Of the listed drugs, 11 were already approved by the US Food and Drug Administration for conditions other than MDD. Comorbid anxiety disorders were also targeted along with MDD in some trials.

Industry-Funded Trials Much Larger

Industry-funded trials were generally larger, with a median planned sample size of 376 subjects compared with 90 for non–industry-sponsored studies (P < .0001).

"Smaller sample sizes may reduce the study's impact, and we wonder if these very small studies are clinically meaningful," Dr. Gupta said.

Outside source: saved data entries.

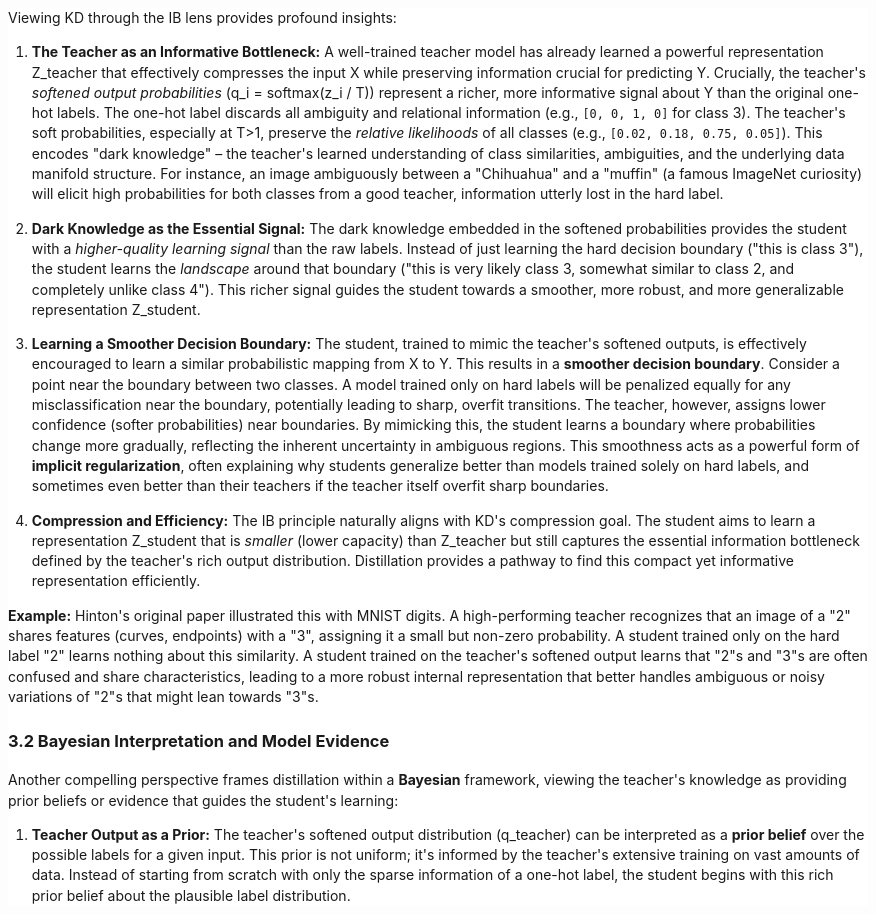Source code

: Viewing KD through the IB lens provides profound insights:

1.  **The Teacher as an Informative Bottleneck:** A well-trained teacher model has already learned a powerful representation Z_teacher that effectively compresses the input X while preserving information crucial for predicting Y. Crucially, the teacher's *softened output probabilities* (q_i = softmax(z_i / T)) represent a richer, more informative signal about Y than the original one-hot labels. The one-hot label discards all ambiguity and relational information (e.g., `[0, 0, 1, 0]` for class 3). The teacher's soft probabilities, especially at T>1, preserve the *relative likelihoods* of all classes (e.g., `[0.02, 0.18, 0.75, 0.05]`). This encodes "dark knowledge" – the teacher's learned understanding of class similarities, ambiguities, and the underlying data manifold structure. For instance, an image ambiguously between a "Chihuahua" and a "muffin" (a famous ImageNet curiosity) will elicit high probabilities for both classes from a good teacher, information utterly lost in the hard label.

2.  **Dark Knowledge as the Essential Signal:** The dark knowledge embedded in the softened probabilities provides the student with a *higher-quality learning signal* than the raw labels. Instead of just learning the hard decision boundary ("this is class 3"), the student learns the *landscape* around that boundary ("this is very likely class 3, somewhat similar to class 2, and completely unlike class 4"). This richer signal guides the student towards a smoother, more robust, and more generalizable representation Z_student.

3.  **Learning a Smoother Decision Boundary:** The student, trained to mimic the teacher's softened outputs, is effectively encouraged to learn a similar probabilistic mapping from X to Y. This results in a **smoother decision boundary**. Consider a point near the boundary between two classes. A model trained only on hard labels will be penalized equally for any misclassification near the boundary, potentially leading to sharp, overfit transitions. The teacher, however, assigns lower confidence (softer probabilities) near boundaries. By mimicking this, the student learns a boundary where probabilities change more gradually, reflecting the inherent uncertainty in ambiguous regions. This smoothness acts as a powerful form of **implicit regularization**, often explaining why students generalize better than models trained solely on hard labels, and sometimes even better than their teachers if the teacher itself overfit sharp boundaries.

4.  **Compression and Efficiency:** The IB principle naturally aligns with KD's compression goal. The student aims to learn a representation Z_student that is *smaller* (lower capacity) than Z_teacher but still captures the essential information bottleneck defined by the teacher's rich output distribution. Distillation provides a pathway to find this compact yet informative representation efficiently.

**Example:** Hinton's original paper illustrated this with MNIST digits. A high-performing teacher recognizes that an image of a "2" shares features (curves, endpoints) with a "3", assigning it a small but non-zero probability. A student trained only on the hard label "2" learns nothing about this similarity. A student trained on the teacher's softened output learns that "2"s and "3"s are often confused and share characteristics, leading to a more robust internal representation that better handles ambiguous or noisy variations of "2"s that might lean towards "3"s.

### 3.2 Bayesian Interpretation and Model Evidence

Another compelling perspective frames distillation within a **Bayesian** framework, viewing the teacher's knowledge as providing prior beliefs or evidence that guides the student's learning:

1.  **Teacher Output as a Prior:** The teacher's softened output distribution (q_teacher) can be interpreted as a **prior belief** over the possible labels for a given input. This prior is not uniform; it's informed by the teacher's extensive training on vast amounts of data. Instead of starting from scratch with only the sparse information of a one-hot label, the student begins with this rich prior belief about the plausible label distribution.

Although the pipeline is strong and drugs with novel mechanisms should be coming to market, she concluded, trials evaluating psychotherapy continue to be few and children and adolescents continue to be neglected.

Julie Hatterer, MD, who serves on the APA Council on Communications, commented on the findings for Medscape Psychiatry. "The good news is there are a number studies looking at treatment of depression using novel approaches; however, the bad news is that 25% are uncontrolled, and only 5% are studying depression in children, which, in addition to studies in the elderly, are sorely needed."

"Furthermore, the findings demonstrate that we have yet to find sources other than the pharmaceutical industry to support these studies," she continued. She said that scrutiny about funding sources is particularly important "given the media's attack on the efficacy of antidepressants."

Dr. Gupta and Dr. Hatterer have disclosed no relevant financial relationships.

American Psychiatric Association (APA) 2010 Annual Meeting: Abstract NR1-33.